Focusing on insomnia symptoms to better understand depression: A STAR*D report

Abstract

Background: Disturbed sleep is a core symptom of major depressive disorder (MDD), with nearly 90% of those with MDD reporting disturbed sleep. However, combining insomnia and hypersomnia into a single diagnostic domain ignores distinct biological differences between those symptom presentations. To better understand depression it may be necessary to explore these symptoms independently, beginning with the more prevalent insomnia.

Method: The present study evaluated global insomnia symptom severity in a broad sample of MDD outpatients from the Sequenced Treatment Alternatives to Relieve Depression (STAR*D) trial, excluding patients who reported hypersomnia symptoms. The three insomnia-related symptoms from the 16-item Quick Inventory of Depressive Symptomatology- clinician rated (QIDS-C) were combined to create a global insomnia score to classify baseline insomnia severity. A modified depression severity score was then used to assess depression severity (mQIDS-C), excluding sleep-related items.

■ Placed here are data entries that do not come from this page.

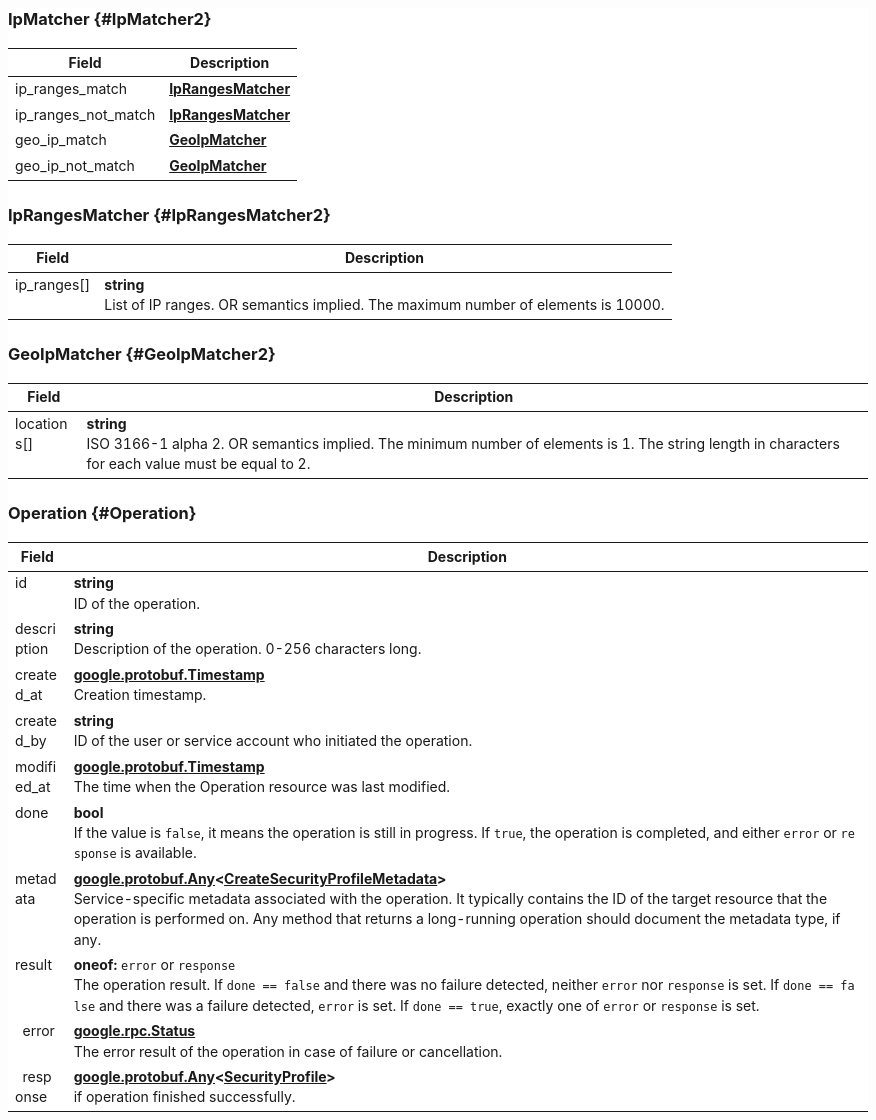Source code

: 
### IpMatcher {#IpMatcher2}

Field | Description
--- | ---
ip_ranges_match | **[IpRangesMatcher](#IpRangesMatcher2)**<br> 
ip_ranges_not_match | **[IpRangesMatcher](#IpRangesMatcher2)**<br> 
geo_ip_match | **[GeoIpMatcher](#GeoIpMatcher2)**<br> 
geo_ip_not_match | **[GeoIpMatcher](#GeoIpMatcher2)**<br> 


### IpRangesMatcher {#IpRangesMatcher2}

Field | Description
--- | ---
ip_ranges[] | **string**<br>List of IP ranges. OR semantics implied. The maximum number of elements is 10000.


### GeoIpMatcher {#GeoIpMatcher2}

Field | Description
--- | ---
locations[] | **string**<br>ISO 3166-1 alpha 2. OR semantics implied. The minimum number of elements is 1. The string length in characters for each value must be equal to 2.


### Operation {#Operation}

Field | Description
--- | ---
id | **string**<br>ID of the operation. 
description | **string**<br>Description of the operation. 0-256 characters long. 
created_at | **[google.protobuf.Timestamp](https://developers.google.com/protocol-buffers/docs/reference/google.protobuf#timestamp)**<br>Creation timestamp. 
created_by | **string**<br>ID of the user or service account who initiated the operation. 
modified_at | **[google.protobuf.Timestamp](https://developers.google.com/protocol-buffers/docs/reference/google.protobuf#timestamp)**<br>The time when the Operation resource was last modified. 
done | **bool**<br>If the value is `false`, it means the operation is still in progress. If `true`, the operation is completed, and either `error` or `response` is available. 
metadata | **[google.protobuf.Any](https://developers.google.com/protocol-buffers/docs/proto3#any)<[CreateSecurityProfileMetadata](#CreateSecurityProfileMetadata)>**<br>Service-specific metadata associated with the operation. It typically contains the ID of the target resource that the operation is performed on. Any method that returns a long-running operation should document the metadata type, if any. 
result | **oneof:** `error` or `response`<br>The operation result. If `done == false` and there was no failure detected, neither `error` nor `response` is set. If `done == false` and there was a failure detected, `error` is set. If `done == true`, exactly one of `error` or `response` is set.
&nbsp;&nbsp;error | **[google.rpc.Status](https://cloud.google.com/tasks/docs/reference/rpc/google.rpc#status)**<br>The error result of the operation in case of failure or cancellation. 
&nbsp;&nbsp;response | **[google.protobuf.Any](https://developers.google.com/protocol-buffers/docs/proto3#any)<[SecurityProfile](#SecurityProfile2)>**<br>if operation finished successfully.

Results: A repeated measures ANCOVA revealed a significant improvement in insomnia score over the acute phase treatment (F = 33.1, d.f. = 6, 9897, p < 0.0001). Improvement in insomnia score over the acute phase treatment remained statistically significant even after controlling for change in depression severity (p = 0.0004). Participants with one point higher insomnia score at baseline were significantly less likely to remit at study exit (odds ratio = 0.88, 95% confidence interval = 0.85, 0.92, p < 0.0001) even after controlling for baseline depression severity.

Limitations: Objective confirmation of sleep profiles was not available.

Conclusion: Greater severity of insomnia reduces likelihood of MDD remission, and insomnia symptoms improved independent of depression remission.

Trial registration: ClinicalTrials.gov NCT00021528.

Keywords: Depression; Insomnia; Remission; Sleep.

Conflict of interest statement

Conflict of Interest

B.L.M., A.D., and A.M. have no conflicts of interest to declare. M.H.T. reports within the last 3 years: consulting/advisory board for AcademyHealth, ACADIA Pharmaceuticals, Akili Interactive, Alkermes Inc, Allergan, Axsome Therapeutics, American Society of Clinical Psychopharmacology (Speaking Fees & Reimbursement), American Psychiatric Association (Deputy Editor for American Journal of Psychiatry), Boegringer Ingelheim, Janssen Pharmaceutical, Jazz Pharmaceutical, Lundbeck Research USA, Medscape, Navitor, One Carbon Therapeutics, Otsuka America Pharmaceutical Inc, Oxford Pharmagenesis, SAGE Therapeutics, Takeda; research activities with NIMH, NIDA, Patient-Centered Outcomes Research Institute (PCORI), Cancer Prevention Research Institute of Texas (CPRIT), J&J, Janssen Research and Development LLC and editorial compensation with Healthcare Global Village, Engage Health Media, Oxford University Press.

Copyright © 2019. Published by Elsevier B.V.

Figures

Figure 1:

Estimated average likelihood of remission by insomnia score and mQIDSTOT at baseline. Depression severity measured by mQIDS-C at baseline predicts remission, even after controlling for insomnia score and other clinical characteristics. However, the insomnia score at baseline reduces the likelihood by about 31% (from low to high insomnia score) even after controlling for depression severity at baseline and the same clinical characteristics.